▶ MATERIAL FOR THIS EXERCISE
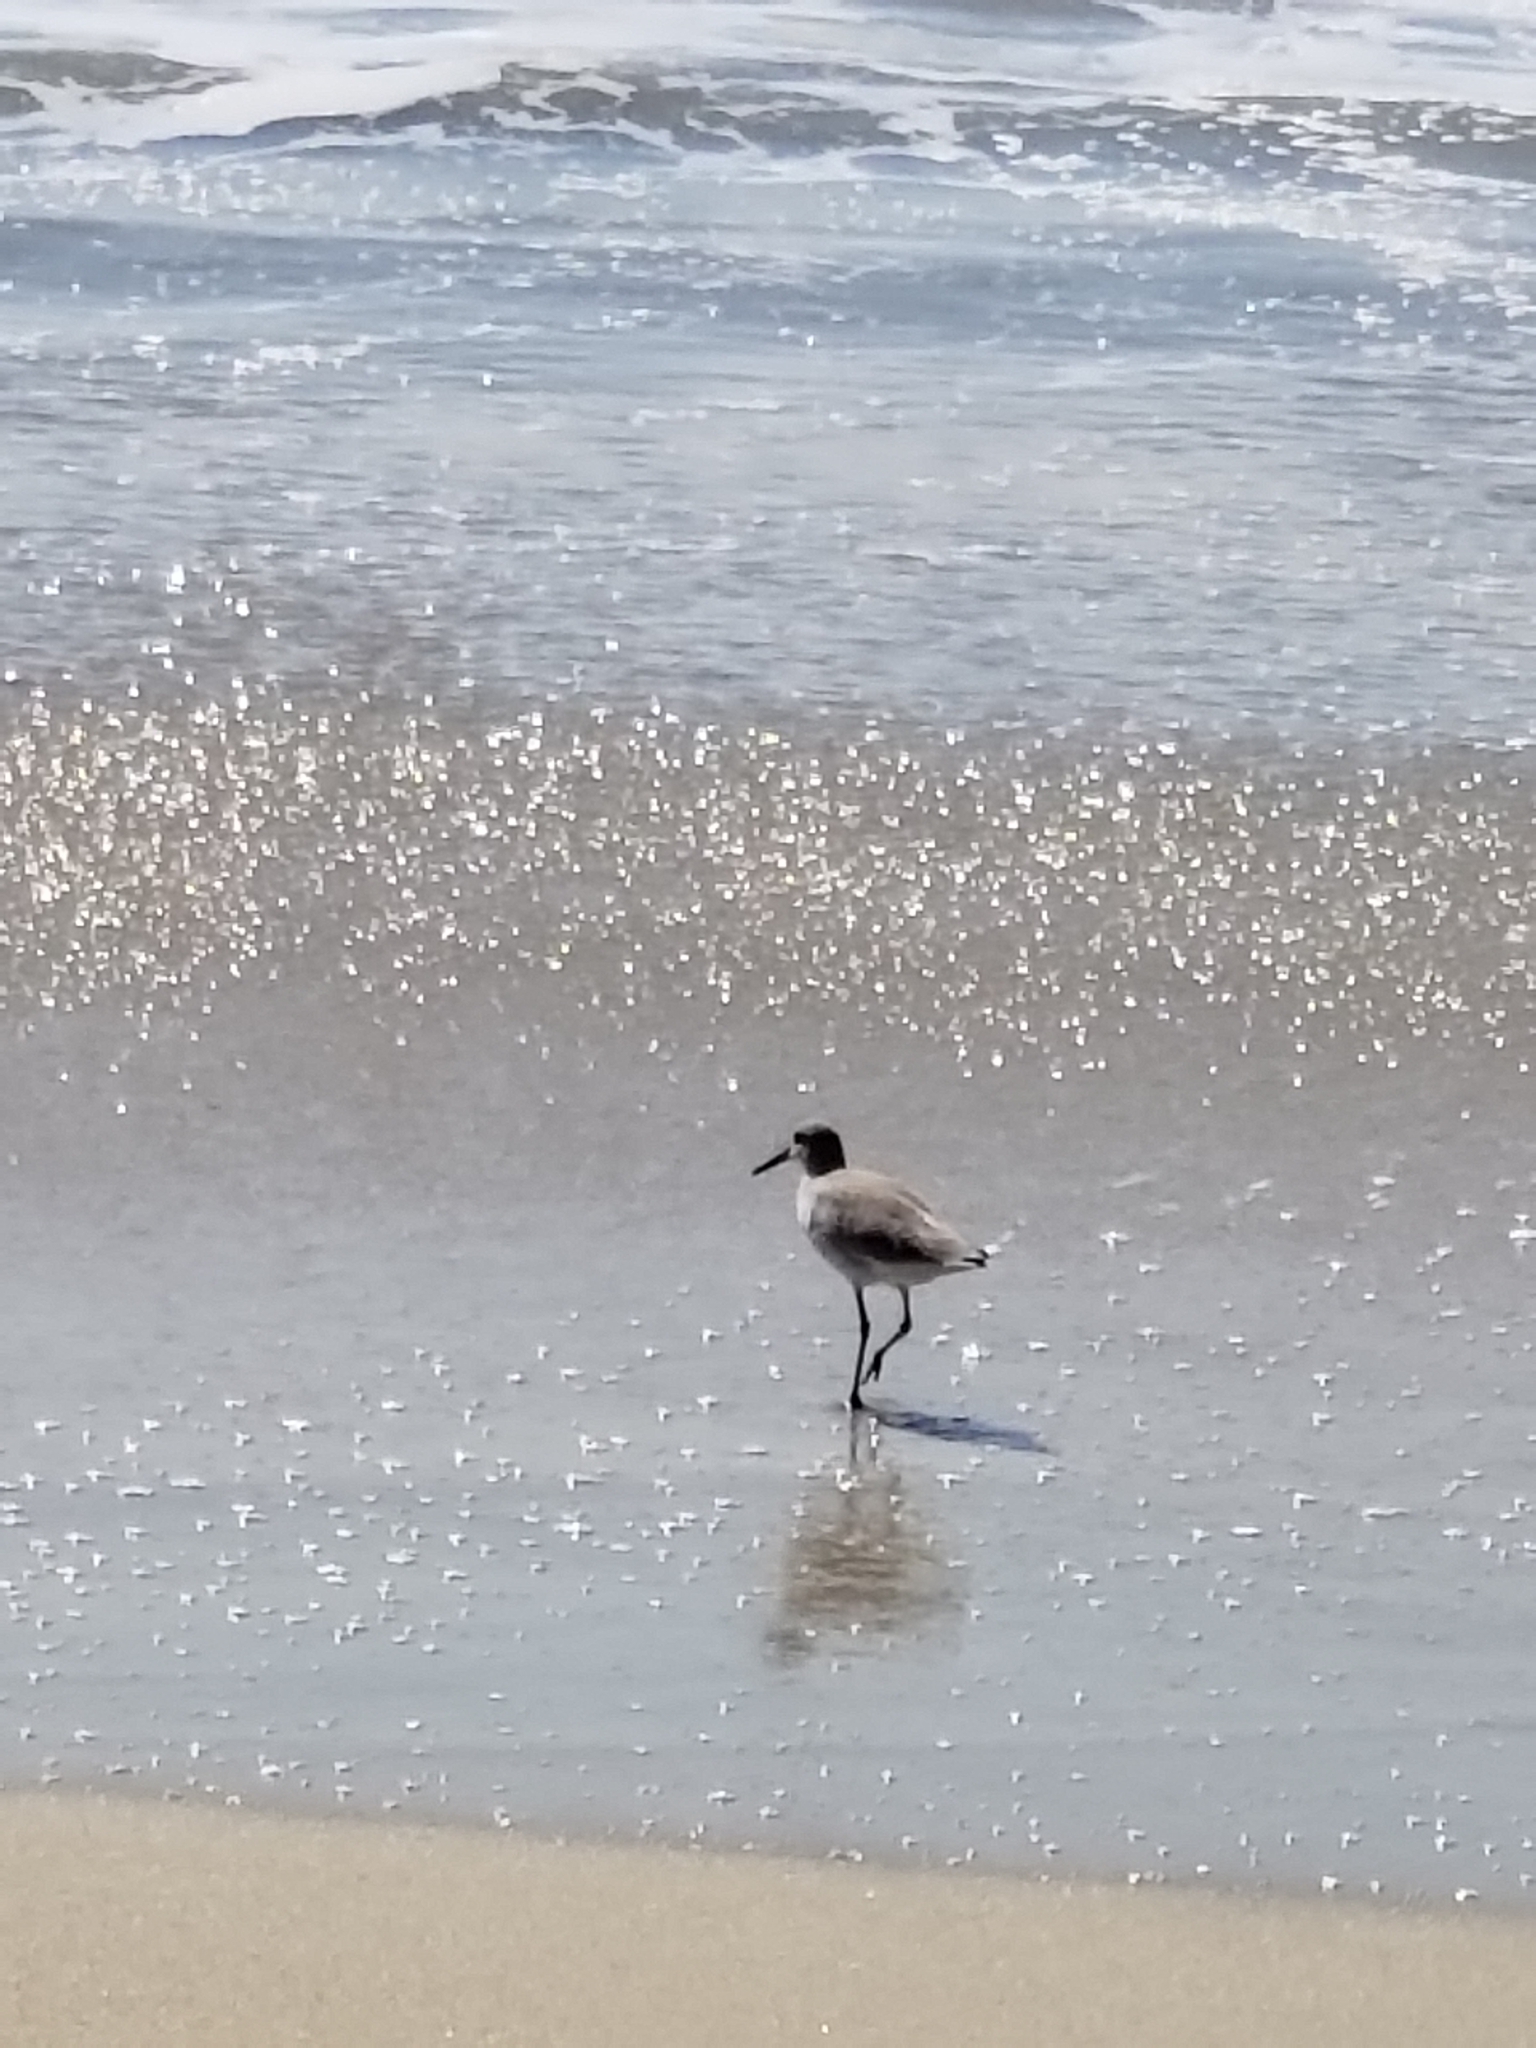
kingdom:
---
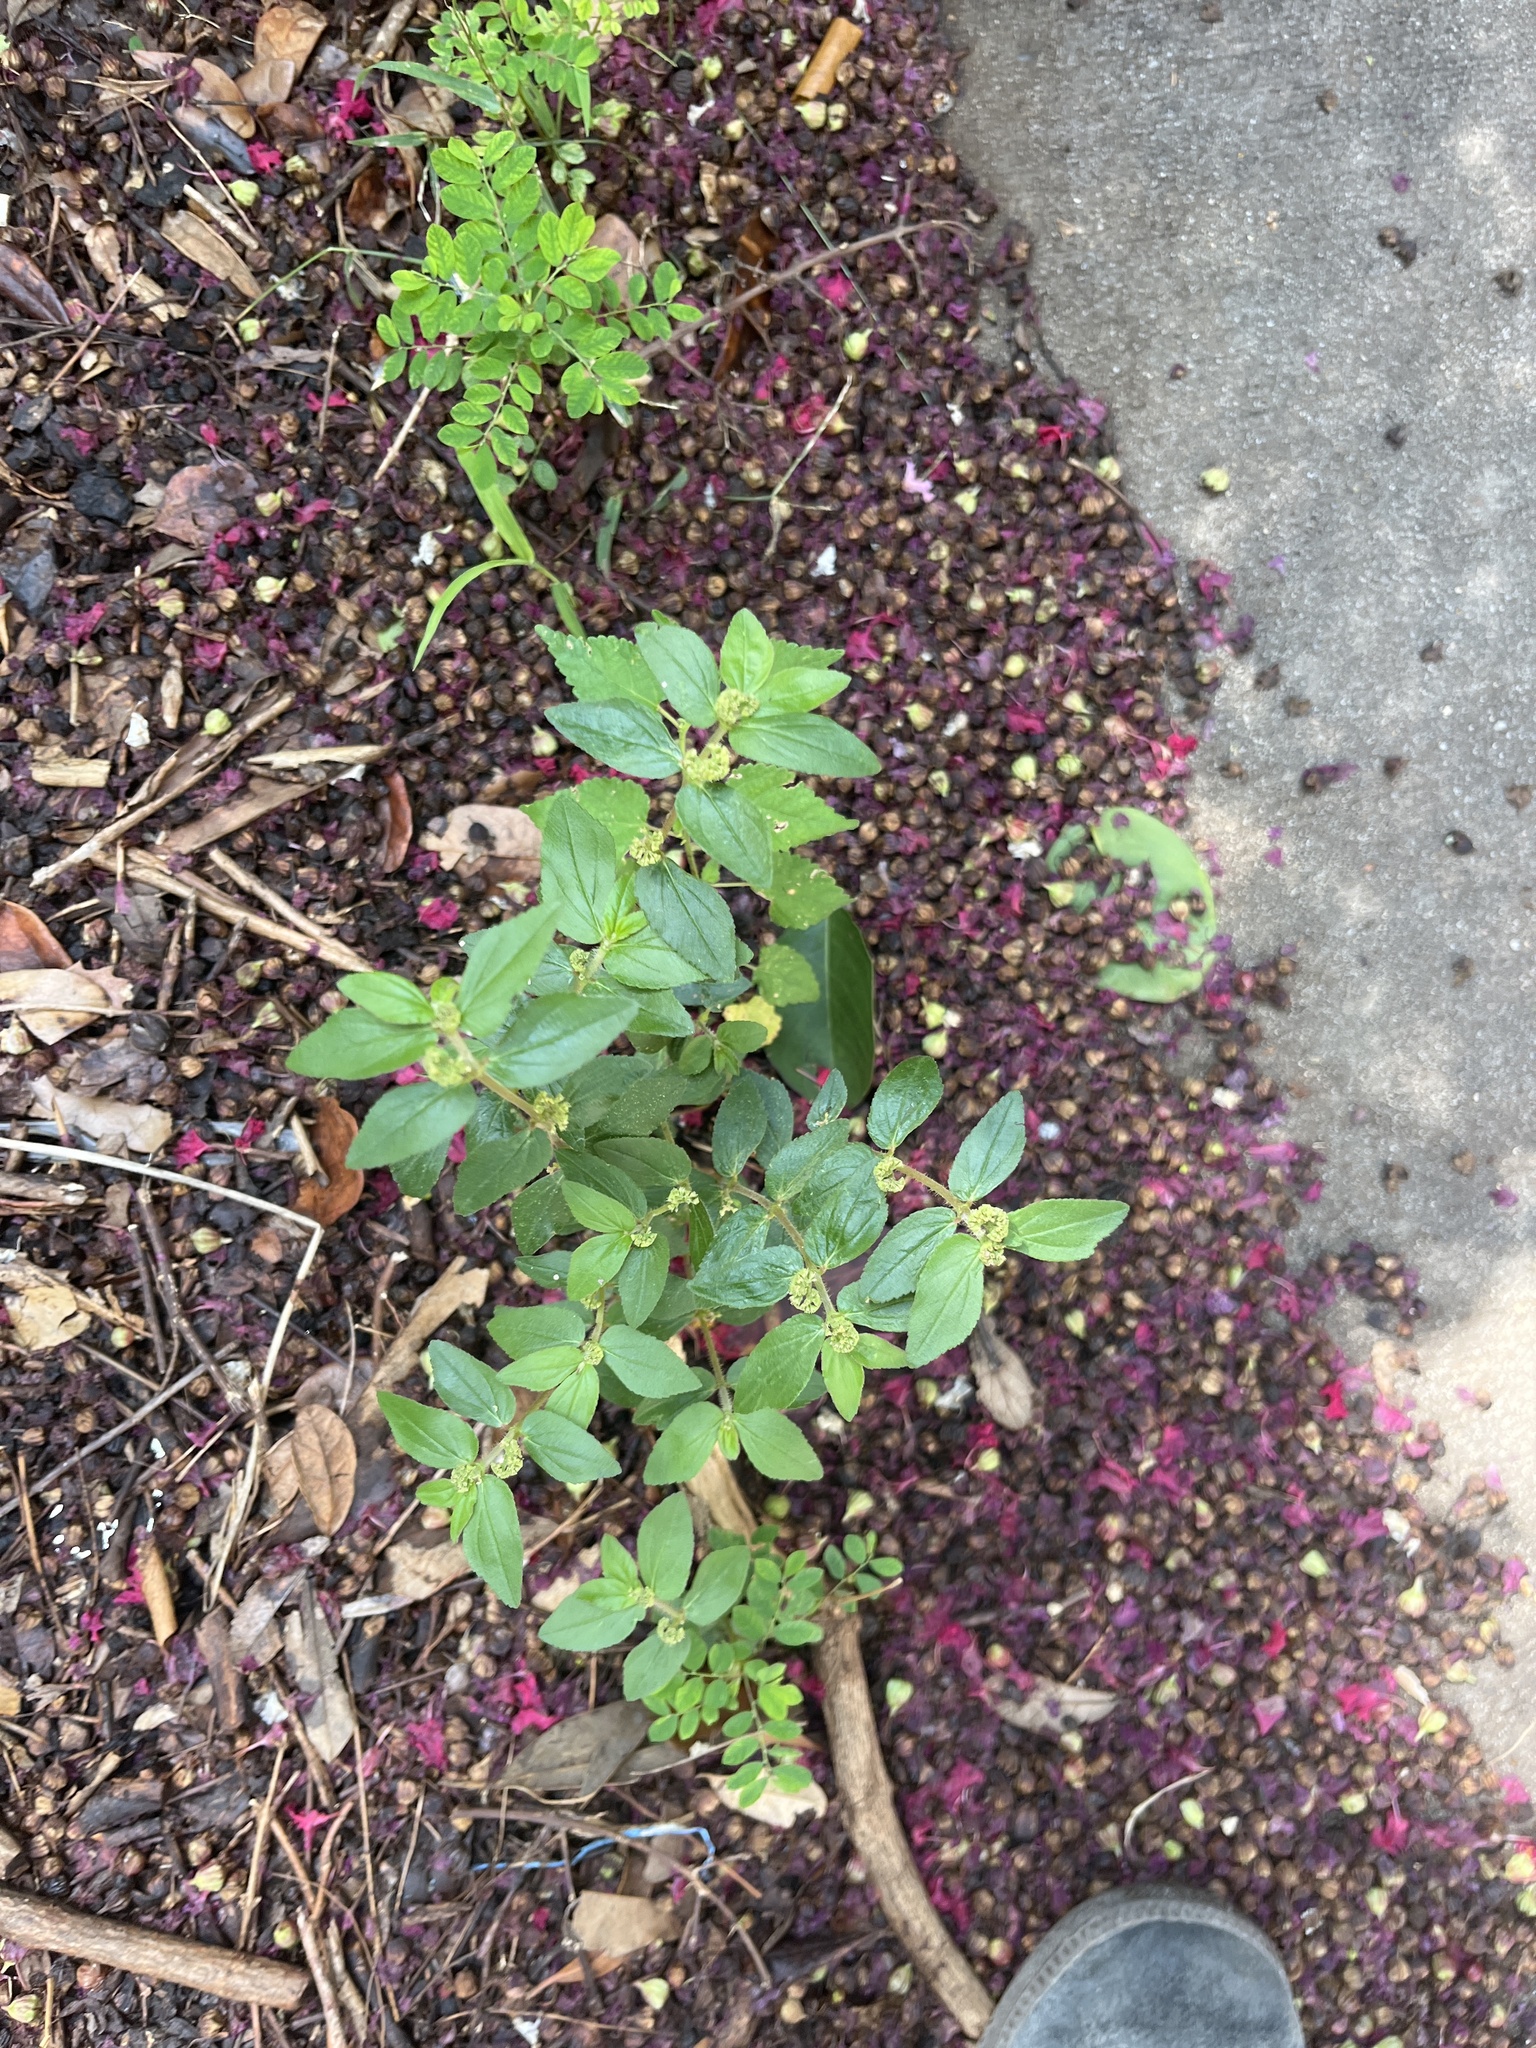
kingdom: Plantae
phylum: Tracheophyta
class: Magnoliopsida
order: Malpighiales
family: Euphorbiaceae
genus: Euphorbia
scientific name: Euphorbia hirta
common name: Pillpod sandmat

▶ PROBLEM STATEMENT
Echo the lines of the records from the line containing "order: Malpighiales" up to and including the line containing "common name: Pillpod sandmat".

▶ TASK ANSWER
order: Malpighiales
family: Euphorbiaceae
genus: Euphorbia
scientific name: Euphorbia hirta
common name: Pillpod sandmat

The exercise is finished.